▶ Your objective:
Can you write out every line of text in the material word for word, leaving the pictures out of your answer?

▶ Records to process:
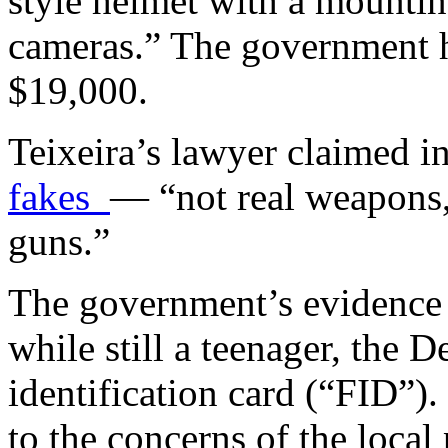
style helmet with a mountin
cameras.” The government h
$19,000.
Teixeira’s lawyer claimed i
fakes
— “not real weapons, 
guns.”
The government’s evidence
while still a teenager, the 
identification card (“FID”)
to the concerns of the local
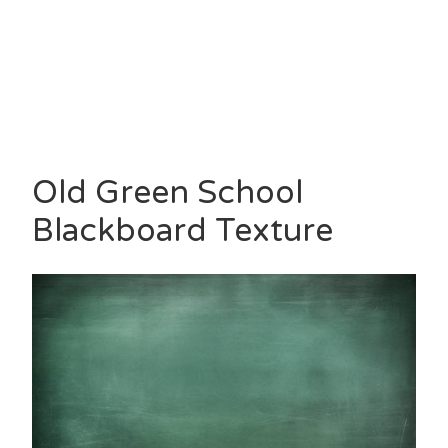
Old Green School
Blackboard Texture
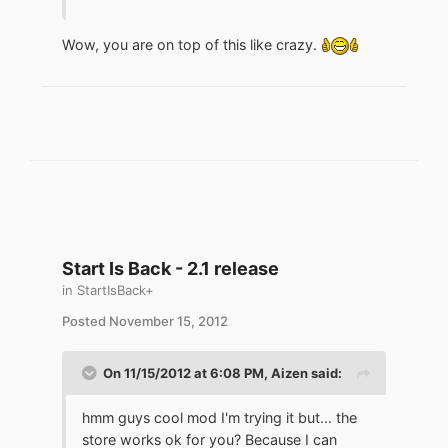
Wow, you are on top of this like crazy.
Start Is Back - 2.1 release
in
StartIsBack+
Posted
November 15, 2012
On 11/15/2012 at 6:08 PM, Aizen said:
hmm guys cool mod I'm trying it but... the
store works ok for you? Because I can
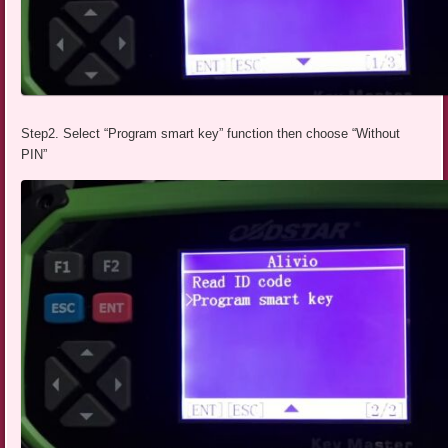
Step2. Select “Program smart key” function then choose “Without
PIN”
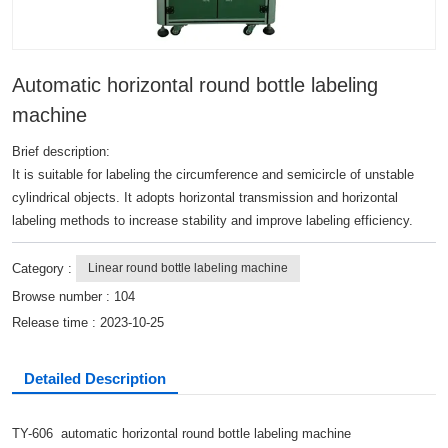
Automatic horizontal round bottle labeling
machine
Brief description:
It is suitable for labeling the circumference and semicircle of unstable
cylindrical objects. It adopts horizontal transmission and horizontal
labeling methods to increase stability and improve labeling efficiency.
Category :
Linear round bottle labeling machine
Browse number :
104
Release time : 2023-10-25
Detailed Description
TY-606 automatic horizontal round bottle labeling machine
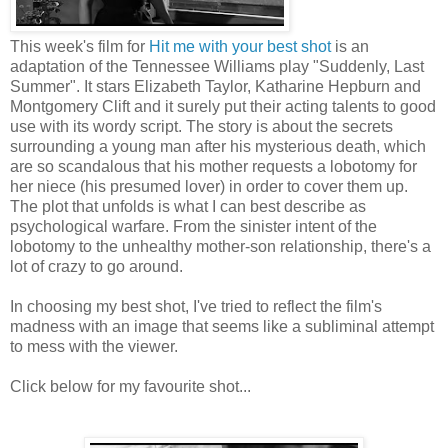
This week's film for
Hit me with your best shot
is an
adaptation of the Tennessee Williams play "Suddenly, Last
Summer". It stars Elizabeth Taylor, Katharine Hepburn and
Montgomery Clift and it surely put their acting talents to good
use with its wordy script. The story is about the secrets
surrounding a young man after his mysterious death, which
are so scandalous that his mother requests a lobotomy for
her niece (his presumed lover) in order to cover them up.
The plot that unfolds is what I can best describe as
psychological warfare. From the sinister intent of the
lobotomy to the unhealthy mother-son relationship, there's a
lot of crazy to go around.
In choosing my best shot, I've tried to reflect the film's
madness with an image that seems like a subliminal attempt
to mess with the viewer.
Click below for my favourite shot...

▶ Written response:
style helmet with a mountin
cameras.” The government h
$19,000.
Teixeira’s lawyer claimed i
fakes
— “not real weapons, 
guns.”
The government’s evidence
while still a teenager, the 
identification card (“FID”)
to the concerns of the local
Old Green School
Blackboard Texture
Wow, you are on top of this like crazy.
Start Is Back - 2.1 release
in
StartIsBack+
Posted
November 15, 2012
On 11/15/2012 at 6:08 PM, Aizen said:
hmm guys cool mod I'm trying it but... the
store works ok for you? Because I can
Step2. Select “Program smart key” function then choose “Without
PIN”
Automatic horizontal round bottle labeling
machine
Brief description:
It is suitable for labeling the circumference and semicircle of unstable
cylindrical objects. It adopts horizontal transmission and horizontal
labeling methods to increase stability and improve labeling efficiency.
Category :
Linear round bottle labeling machine
Browse number :
104
Release time : 2023-10-25
Detailed Description
TY-606 automatic horizontal round bottle labeling machine
This week's film for
Hit me with your best shot
is an
adaptation of the Tennessee Williams play "Suddenly, Last
Summer". It stars Elizabeth Taylor, Katharine Hepburn and
Montgomery Clift and it surely put their acting talents to good
use with its wordy script. The story is about the secrets
surrounding a young man after his mysterious death, which
are so scandalous that his mother requests a lobotomy for
her niece (his presumed lover) in order to cover them up.
The plot that unfolds is what I can best describe as
psychological warfare. From the sinister intent of the
lobotomy to the unhealthy mother-son relationship, there's a
lot of crazy to go around.
In choosing my best shot, I've tried to reflect the film's
madness with an image that seems like a subliminal attempt
to mess with the viewer.
Click below for my favourite shot...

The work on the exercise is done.